- [Extracted text]
——

Dzhena Valentinova Nedelcheva-Stoeva (Note: Джена Валентинова Неделчева-Стоева) (born Desislava Valentinova Nedelcheva; (Note: Десислава Валентинова Неделчева) on 3 July 1985), better known simply as Djena, (Note: Джена) is a Bulgarian pop-folk and folk singer.

== Biography ==
Desislava Valentinova Nedelcheva was born in Razgrad on 3 July 1985. She has an elder sister Borislava. In 2006 she signed a one-year contract with Azis's company Leo Music. Initially, Nedelcheva began performing under the moniker "Nova Desislava" (Нова Десислава), but in 2007 finally began performing as Djena. At the beginning of 2007, her colleague Milko Kalaydzhiev encouraged her to sign a contract with the company Payner and the contract took place on 16 March 2007. In the same year she released first album Greshni misli (Wrong Thoughts). In the same year she took part in one of the most prestigious festivals in Bulgaria, Pirin Folk, where she won first prize for performing arts with the song "Pesen za Dame Voyvoda" (Song for Voivode Dame) written and composed by herself. In 2011, Djena went on US tour. She held concerts for the Bulgarian diaspora. Djena received special Fashion Idol Award in 2015. In 2018, she released a folk album in collaboration with Kanarite Orchestra.

== Personal life ==
In December 2015, she got engaged to Atanas Stoev Jr., marrying him on her birthday, 3 July 2016. In March 2017, Dzhena gave birth to a baby boy, Atanas Stoev III.

== Awards ==
- Planeta TV Awards
- 2007: Debut of the year
- 2008: Ambassador of Bulgarian music abroad
- 2014: The Song of the Year Моли се да не почна
- 2016: Original presence of club scene
- 2016: Ambassador of Bulgarian music abroad

== Discography ==

=== Albums ===
- Studio albums
- 2008 — Грешни мисли (Sinful thoughts)

——

- [Study material]
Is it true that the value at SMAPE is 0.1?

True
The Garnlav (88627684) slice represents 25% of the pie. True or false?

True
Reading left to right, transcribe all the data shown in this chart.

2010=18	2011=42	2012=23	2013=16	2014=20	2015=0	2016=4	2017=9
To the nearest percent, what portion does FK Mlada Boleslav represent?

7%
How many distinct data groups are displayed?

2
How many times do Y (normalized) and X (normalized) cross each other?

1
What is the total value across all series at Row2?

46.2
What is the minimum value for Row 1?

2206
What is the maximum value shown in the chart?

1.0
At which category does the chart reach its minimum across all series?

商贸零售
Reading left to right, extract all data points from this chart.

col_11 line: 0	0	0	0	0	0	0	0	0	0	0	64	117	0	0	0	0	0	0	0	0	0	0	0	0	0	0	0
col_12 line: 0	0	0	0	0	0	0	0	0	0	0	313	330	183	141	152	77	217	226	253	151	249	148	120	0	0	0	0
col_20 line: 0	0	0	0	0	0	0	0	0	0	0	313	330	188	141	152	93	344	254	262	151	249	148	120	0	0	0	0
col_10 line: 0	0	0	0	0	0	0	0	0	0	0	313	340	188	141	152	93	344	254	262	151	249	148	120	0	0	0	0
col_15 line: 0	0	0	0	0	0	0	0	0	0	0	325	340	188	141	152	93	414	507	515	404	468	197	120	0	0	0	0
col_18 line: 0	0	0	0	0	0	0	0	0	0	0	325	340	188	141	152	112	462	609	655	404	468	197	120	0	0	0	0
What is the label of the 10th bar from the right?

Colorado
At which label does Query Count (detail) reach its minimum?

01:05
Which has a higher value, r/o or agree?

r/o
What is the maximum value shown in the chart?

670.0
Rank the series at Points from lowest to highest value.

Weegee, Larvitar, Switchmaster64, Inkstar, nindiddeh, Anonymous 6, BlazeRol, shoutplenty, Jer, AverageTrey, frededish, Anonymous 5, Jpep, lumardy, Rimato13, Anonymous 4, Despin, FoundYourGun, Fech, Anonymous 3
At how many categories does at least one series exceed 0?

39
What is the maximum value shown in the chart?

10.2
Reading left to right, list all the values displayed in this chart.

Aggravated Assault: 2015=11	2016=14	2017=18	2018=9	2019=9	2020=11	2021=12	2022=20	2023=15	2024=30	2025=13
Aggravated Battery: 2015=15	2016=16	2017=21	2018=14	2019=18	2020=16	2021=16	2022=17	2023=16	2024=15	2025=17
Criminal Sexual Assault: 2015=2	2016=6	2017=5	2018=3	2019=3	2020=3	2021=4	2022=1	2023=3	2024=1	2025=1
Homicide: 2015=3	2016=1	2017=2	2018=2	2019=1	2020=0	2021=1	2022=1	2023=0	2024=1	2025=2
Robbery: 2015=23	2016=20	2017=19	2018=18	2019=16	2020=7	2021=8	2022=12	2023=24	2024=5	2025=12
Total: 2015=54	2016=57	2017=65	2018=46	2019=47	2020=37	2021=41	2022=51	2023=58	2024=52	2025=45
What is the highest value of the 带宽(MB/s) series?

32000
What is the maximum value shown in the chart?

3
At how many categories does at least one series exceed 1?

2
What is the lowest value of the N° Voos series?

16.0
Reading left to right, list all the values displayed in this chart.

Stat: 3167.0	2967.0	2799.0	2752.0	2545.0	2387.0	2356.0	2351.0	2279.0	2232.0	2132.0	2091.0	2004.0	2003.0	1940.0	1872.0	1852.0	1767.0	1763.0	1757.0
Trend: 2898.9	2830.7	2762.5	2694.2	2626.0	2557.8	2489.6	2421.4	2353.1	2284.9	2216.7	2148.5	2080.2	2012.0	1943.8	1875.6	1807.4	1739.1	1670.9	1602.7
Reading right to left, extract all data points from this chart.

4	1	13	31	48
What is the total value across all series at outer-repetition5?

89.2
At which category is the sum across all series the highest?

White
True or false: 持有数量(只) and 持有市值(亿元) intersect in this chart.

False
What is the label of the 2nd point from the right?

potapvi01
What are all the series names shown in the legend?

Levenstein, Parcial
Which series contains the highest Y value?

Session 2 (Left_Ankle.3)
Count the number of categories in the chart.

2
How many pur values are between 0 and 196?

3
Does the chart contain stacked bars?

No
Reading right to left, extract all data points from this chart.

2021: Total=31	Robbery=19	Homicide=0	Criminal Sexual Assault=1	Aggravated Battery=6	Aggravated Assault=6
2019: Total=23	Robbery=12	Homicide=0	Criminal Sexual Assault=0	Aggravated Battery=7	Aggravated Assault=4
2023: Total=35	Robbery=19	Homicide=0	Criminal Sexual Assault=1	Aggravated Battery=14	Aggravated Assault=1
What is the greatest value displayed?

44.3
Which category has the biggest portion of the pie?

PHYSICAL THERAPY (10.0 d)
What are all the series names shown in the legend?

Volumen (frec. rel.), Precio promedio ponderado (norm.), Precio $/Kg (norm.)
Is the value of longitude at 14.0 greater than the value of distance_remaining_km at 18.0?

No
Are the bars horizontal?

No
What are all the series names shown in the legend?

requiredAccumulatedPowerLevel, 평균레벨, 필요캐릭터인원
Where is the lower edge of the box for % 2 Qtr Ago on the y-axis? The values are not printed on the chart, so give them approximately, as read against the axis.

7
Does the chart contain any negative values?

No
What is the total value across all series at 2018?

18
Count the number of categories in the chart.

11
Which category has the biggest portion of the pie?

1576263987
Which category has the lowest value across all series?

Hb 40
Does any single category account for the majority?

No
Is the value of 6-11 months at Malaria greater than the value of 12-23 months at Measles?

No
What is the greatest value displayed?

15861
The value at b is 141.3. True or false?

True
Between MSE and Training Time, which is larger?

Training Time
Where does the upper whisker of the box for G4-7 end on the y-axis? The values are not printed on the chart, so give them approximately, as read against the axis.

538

——

- [Assignment A] In the Djena biography, what led her to sign with the company Payner? Answer in one to three sentences.
- [Assignment B] According to the Djena biography, what did she win at the Pirin Folk festival, and with which song?
- [Assignment C] Retype everything in the Djena biography from "Dzhena Valentinova Nedelcheva-Stoeva" down to "and folk singer.".

- [Answer A] Her colleague Milko Kalaydzhiev encouraged her at the beginning of 2007 to sign a contract with Payner. The contract was signed on 16 March 2007.

- [Answer B] She won first prize for performing arts with the song "Pesen za Dame Voyvoda" (Song for Voivode Dame).

- [Answer C]
Dzhena Valentinova Nedelcheva-Stoeva (Note: Джена Валентинова Неделчева-Стоева) (born Desislava Valentinova Nedelcheva; (Note: Десислава Валентинова Неделчева) on 3 July 1985), better known simply as Djena, (Note: Джена) is a Bulgarian pop-folk and folk singer.